* WHAT THE TASK ASKS
Please edit the entries from the start through the line containing "に中心窩周囲では、視細胞外節を含む外層構造が残存している症", replacing "Home" with "Accueil" and leaving everything else unchanged. Give back only those lines.

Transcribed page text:
-=-=-=-=-

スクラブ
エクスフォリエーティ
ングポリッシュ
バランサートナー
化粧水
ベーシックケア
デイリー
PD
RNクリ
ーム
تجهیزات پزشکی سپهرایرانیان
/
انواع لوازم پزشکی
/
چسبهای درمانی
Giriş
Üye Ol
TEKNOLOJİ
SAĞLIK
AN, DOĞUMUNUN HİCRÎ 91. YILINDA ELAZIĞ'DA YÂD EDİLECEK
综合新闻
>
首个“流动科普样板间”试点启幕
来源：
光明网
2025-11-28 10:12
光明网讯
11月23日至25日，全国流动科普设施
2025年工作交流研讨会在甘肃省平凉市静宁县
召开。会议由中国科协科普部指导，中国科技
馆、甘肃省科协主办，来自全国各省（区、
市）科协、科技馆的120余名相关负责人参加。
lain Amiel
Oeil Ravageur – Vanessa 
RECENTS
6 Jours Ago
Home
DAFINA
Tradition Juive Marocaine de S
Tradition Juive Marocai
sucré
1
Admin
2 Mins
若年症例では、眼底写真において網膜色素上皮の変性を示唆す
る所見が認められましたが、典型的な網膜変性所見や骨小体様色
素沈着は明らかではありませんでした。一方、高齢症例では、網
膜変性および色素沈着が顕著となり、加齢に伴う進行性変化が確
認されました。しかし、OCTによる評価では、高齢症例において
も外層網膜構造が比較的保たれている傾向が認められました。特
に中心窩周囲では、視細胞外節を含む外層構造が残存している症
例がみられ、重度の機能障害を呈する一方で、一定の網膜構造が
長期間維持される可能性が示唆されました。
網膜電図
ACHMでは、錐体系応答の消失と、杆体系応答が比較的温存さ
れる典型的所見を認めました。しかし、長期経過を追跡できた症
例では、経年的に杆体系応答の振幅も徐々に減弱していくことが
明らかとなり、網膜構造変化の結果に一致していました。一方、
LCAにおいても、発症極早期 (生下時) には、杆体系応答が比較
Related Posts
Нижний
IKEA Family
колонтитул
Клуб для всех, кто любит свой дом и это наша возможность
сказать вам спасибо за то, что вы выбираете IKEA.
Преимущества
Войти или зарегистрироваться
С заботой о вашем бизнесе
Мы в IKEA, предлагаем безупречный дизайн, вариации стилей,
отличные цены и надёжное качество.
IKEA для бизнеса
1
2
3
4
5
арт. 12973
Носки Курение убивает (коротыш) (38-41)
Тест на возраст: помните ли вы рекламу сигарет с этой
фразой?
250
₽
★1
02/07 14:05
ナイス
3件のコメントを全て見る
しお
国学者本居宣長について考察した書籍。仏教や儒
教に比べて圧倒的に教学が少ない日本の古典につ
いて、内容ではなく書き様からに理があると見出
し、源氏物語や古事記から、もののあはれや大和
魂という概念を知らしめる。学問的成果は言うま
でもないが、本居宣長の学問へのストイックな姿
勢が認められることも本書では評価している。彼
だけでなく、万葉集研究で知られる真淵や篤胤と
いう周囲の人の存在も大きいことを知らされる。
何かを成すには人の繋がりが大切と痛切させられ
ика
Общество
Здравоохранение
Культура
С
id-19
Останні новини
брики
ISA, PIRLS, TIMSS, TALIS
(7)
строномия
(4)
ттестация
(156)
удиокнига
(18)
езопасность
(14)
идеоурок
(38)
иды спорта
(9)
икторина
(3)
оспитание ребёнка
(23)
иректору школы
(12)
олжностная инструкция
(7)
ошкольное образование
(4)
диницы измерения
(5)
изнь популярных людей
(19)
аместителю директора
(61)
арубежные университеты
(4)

-=-=-=-=-

* RESPONSE
スクラブ
エクスフォリエーティ
ングポリッシュ
バランサートナー
化粧水
ベーシックケア
デイリー
PD
RNクリ
ーム
تجهیزات پزشکی سپهرایرانیان
/
انواع لوازم پزشکی
/
چسبهای درمانی
Giriş
Üye Ol
TEKNOLOJİ
SAĞLIK
AN, DOĞUMUNUN HİCRÎ 91. YILINDA ELAZIĞ'DA YÂD EDİLECEK
综合新闻
>
首个“流动科普样板间”试点启幕
来源：
光明网
2025-11-28 10:12
光明网讯
11月23日至25日，全国流动科普设施
2025年工作交流研讨会在甘肃省平凉市静宁县
召开。会议由中国科协科普部指导，中国科技
馆、甘肃省科协主办，来自全国各省（区、
市）科协、科技馆的120余名相关负责人参加。
lain Amiel
Oeil Ravageur – Vanessa 
RECENTS
6 Jours Ago
Accueil
DAFINA
Tradition Juive Marocaine de S
Tradition Juive Marocai
sucré
1
Admin
2 Mins
若年症例では、眼底写真において網膜色素上皮の変性を示唆す
る所見が認められましたが、典型的な網膜変性所見や骨小体様色
素沈着は明らかではありませんでした。一方、高齢症例では、網
膜変性および色素沈着が顕著となり、加齢に伴う進行性変化が確
認されました。しかし、OCTによる評価では、高齢症例において
も外層網膜構造が比較的保たれている傾向が認められました。特
に中心窩周囲では、視細胞外節を含む外層構造が残存している症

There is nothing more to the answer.